Remaining plays on the Marx stage next season: Inherit the Wind, 1998 Best Play Tony Award winner Art, and the popular annual production of A Christmas Carol.
As more and more schools debate replacing Darwinism with Creationism, Inherit the Wind is timely again, almost eight decades after the Scopes Monkey Trial that inspired it, Mr. Stern says. These are issues we thought would be gone by now.
Playing the titans of the courtroom who battled (literally to the death) in one of the first trials of the century will be two Playhouse favorites, Joneal Joplin and Philip Pleasants, on stage together for the first time.
Mr. Hatcher collaborates with the creators of Dreamgirls and Side Show on Everything's Ducky, a wacky, quacky tale set to a pop score. Playhouse and St. Louis will both have a small share in the show for playing a role in its development.
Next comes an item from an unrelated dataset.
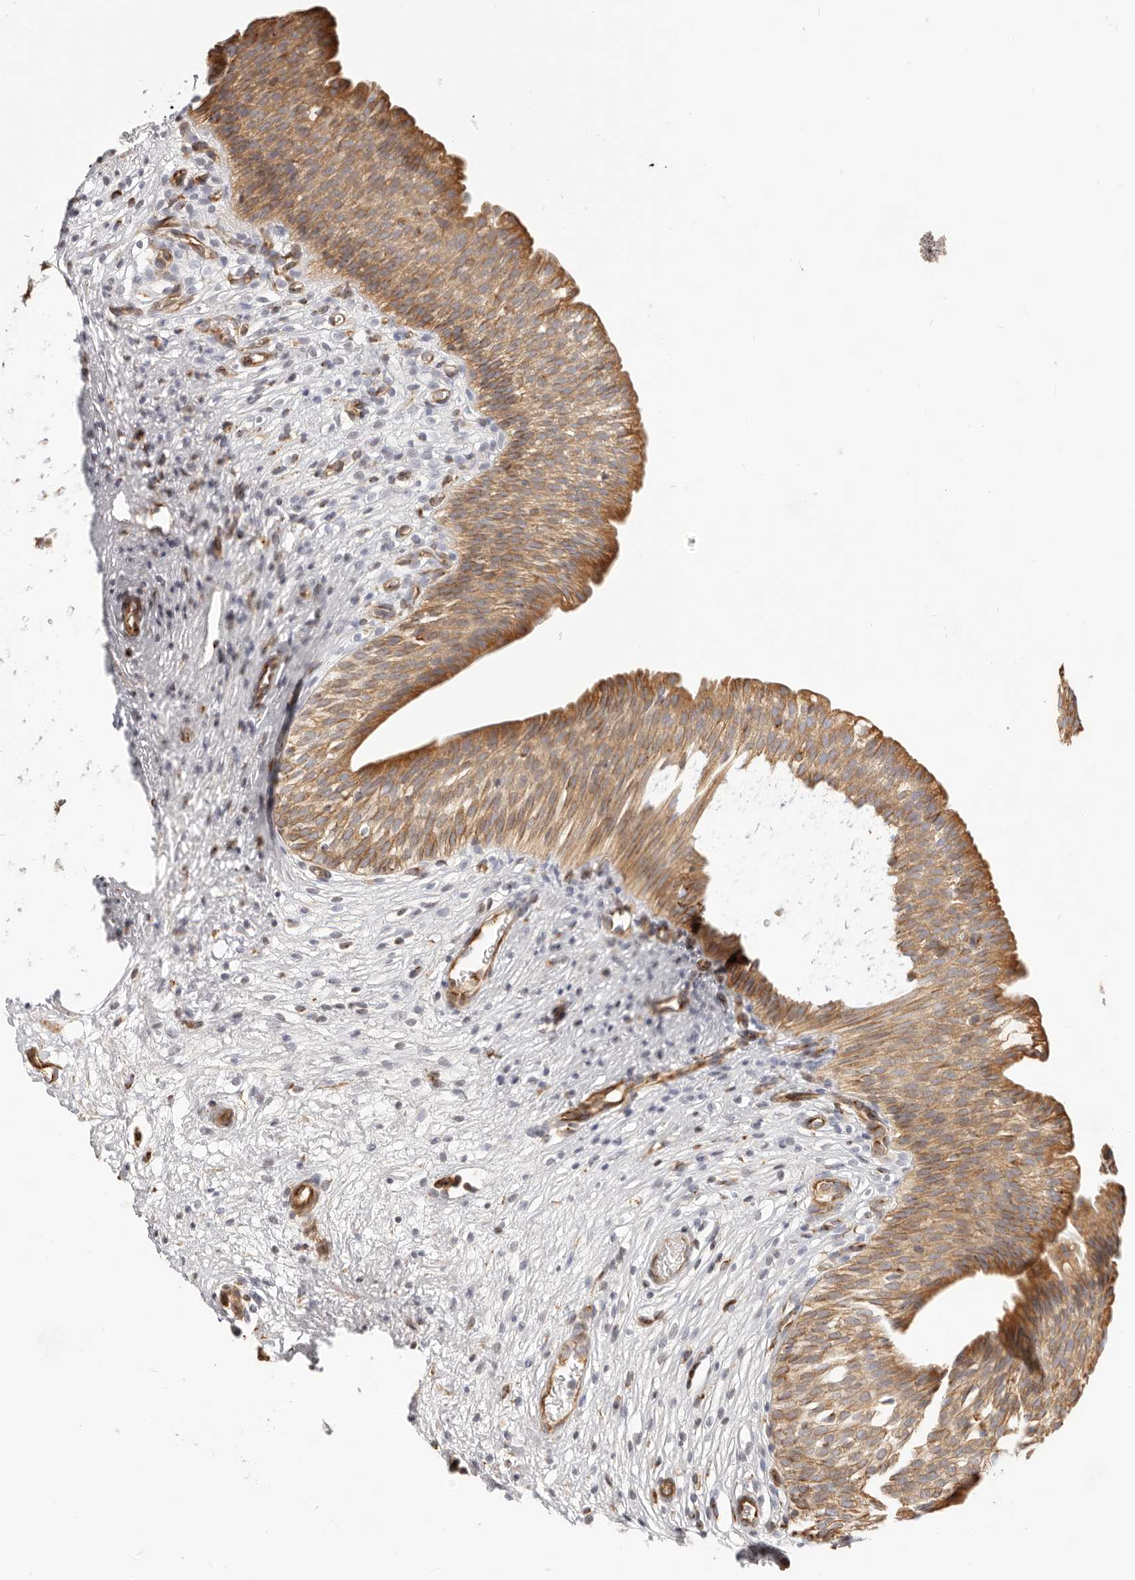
{"staining": {"intensity": "moderate", "quantity": ">75%", "location": "cytoplasmic/membranous"}, "tissue": "urinary bladder", "cell_type": "Urothelial cells", "image_type": "normal", "snomed": [{"axis": "morphology", "description": "Normal tissue, NOS"}, {"axis": "topography", "description": "Urinary bladder"}], "caption": "Approximately >75% of urothelial cells in benign urinary bladder exhibit moderate cytoplasmic/membranous protein positivity as visualized by brown immunohistochemical staining.", "gene": "DTNBP1", "patient": {"sex": "male", "age": 1}}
Cowboys and vampires come together for a showdown in fable- and movie-loving Mr. Glover's Dark Paradise. It brings a beautiful heroine, a town sheriff, Wyatt Earp and Doc Holliday for a ghoulish gunfight that's more High Midnight than High Noon. This is Mr. Glover's second Rosenthal New Play Prize. He won for In Walks Ed in1997.
Art, funny, intelligent play by Yasmina Reza, is about art and friendship. After a rich physician buys a new painting by a hot French artist, the reactions of his friends make for hilarious comedy.
It's been 20 years since that romantic comedy Talley's Folly won the Pulitzer Prize. The play, about a Jewish man wooing a hesitant, WASP spinster on the edge of a lake in 1944 Missouri, has had a healthy life in community theater for years (as has Shelterhouse closer Irma Vep.) Mr. Stern believes both deserve a professional re-visiting.
The Shelterhouse season will offer a double look at Romeo and Juliet with a pair of contemporary, wildly different takes on the classic.
The Shelterhouse season opens with the bold Shakespeare's R&J, with its conceit that four bored prep school boys, with all their teen-age energy, decide to act out the play.
It doesn't take much to trace Avenue X back to the Bard. The a capella musical is set in 1963 Brooklyn where the feuding factions are the Italians of Bensonhurst and the African-Americans of Coney Island housing projects. Gospel, early rock, blues, jazz, folk, doo-wop and more carry the story along.
Playhouse will celebrate the holiday season with the off-Broadway hit I Love You, You're Perfect, Now Change, all about the mating game.
Patrick Marber's London hit Closer is also about mating, but it's uncompromising in its exploration of love, desire, sex and the life and death of modern relationships.
Charles Ludlam's wild Gothic send-up The Mystery of Irma Vep plays out on a dark and stormy night in a spooky house on the moors. Tongues firmly in cheek, a pair of actors take on all the roles in a frenzy of quick changes.